When Yosef presents his father Yaakov to Pharaoh, Pharaoh asks him: How many are the days of the years of your life? Not, how many years, but how many days of the years. Yaakov’s answer is cryptic: the days of the years of my sojourning are one hundred and thirty years; the days of my life have been few and unhappy, and they have not reached the days of the lives of my fathers in the days of their sojourning. The days of his sojourning were one hundred and thirty years, but thedays of his life were few and unhappy, and did not measure up to his fathers’ days. What does this mean? What is the difference between days of sojourning and days of life?

When one counts by years, one does not reckon days.

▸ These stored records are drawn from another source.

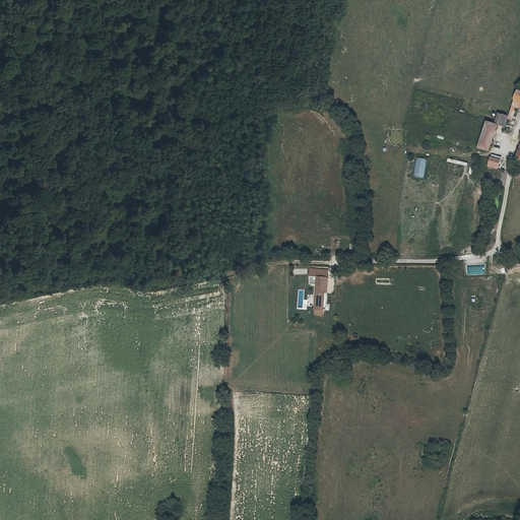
[(509,112),(519,112),(519,102),(502,101),(501,106),(499,116),(509,117),(509,112)]
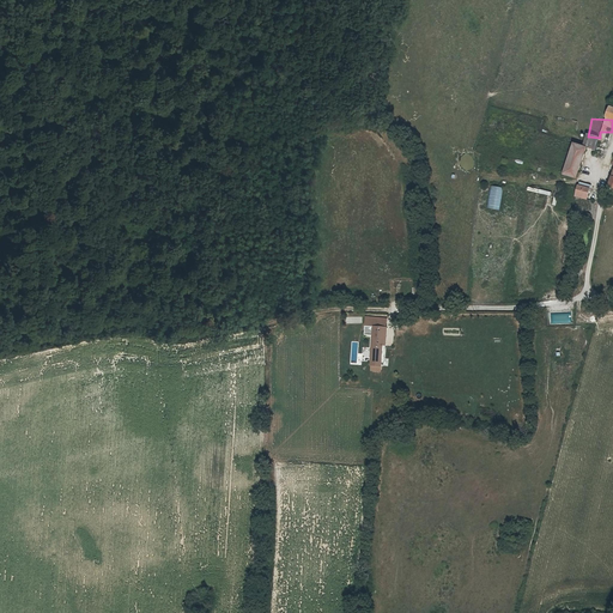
[(571,196),(576,165),(562,163),(560,170),(557,195),(568,196),(571,196)]
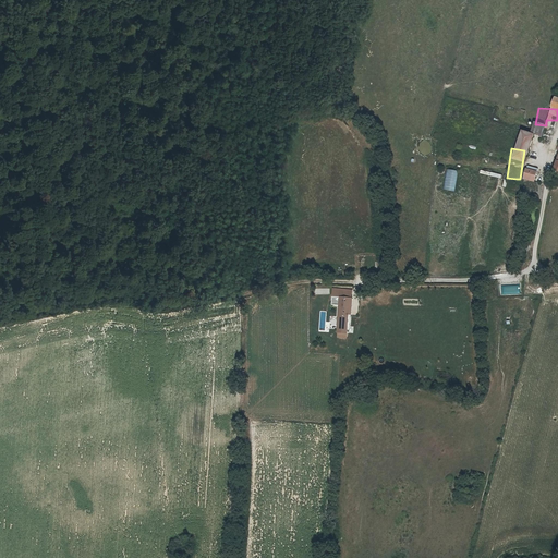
[(524,179),(536,183),(540,172),(528,168),(524,179)]
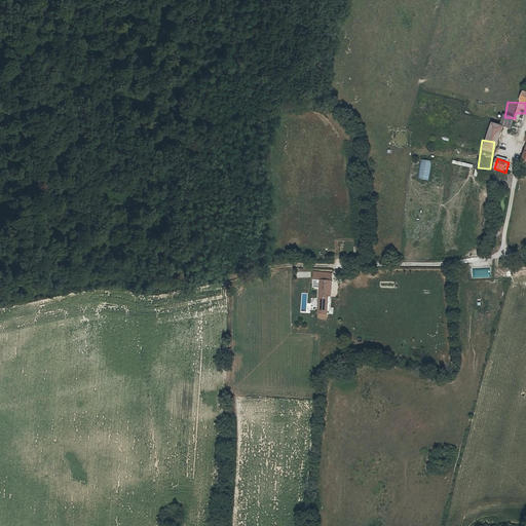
[(418,179),(428,181),(433,161),(421,159),(418,179)]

Few see the one-day wonder of each day — and see in it a special mission. But only one who can seize the day can, in the end, win the day. Our entire lifespan of seventy or eighty years is an insignificant speck in history. We survey only a small window, and are incapable of comprehending the larger context. But from the perspective of G-d, a thousand years…are but as yesterday when it is passing (Tehillim 90:4). A thousand years, in the eyes of G-d, frequently have no more significance than a transition point, a moment of time that lies between one day and the next.

G-d recognizes the days of those who live wholly with Him (Ibid. 37:18). It is not the years that are noticed — it is the days — and the minutes of those days that are recorded before Him. Therefore, we ask, teach us to count the days, then we will bring home a heart of wisdom (Ibid. 90:12). Teach us to make each day count, and fill it with acts of worthiness.

Pharaoh asks: How many days have you lived in the years of your life? In his response, Yaakov differentiates between living and existing: I have not lived much, but I have sojourned on earth a hundred and thirty years. The days of the years that I can call my life — a fulfillment of my mission — are few. In his humility, Yaakov considers the days of his life as woefully short of the days of the lives of His fathers. In his mind, their days added up to lives of greater moral worth.

Yaakov here teaches us that the way to live a full life is by living day to day and by utilizing each day to the fullest.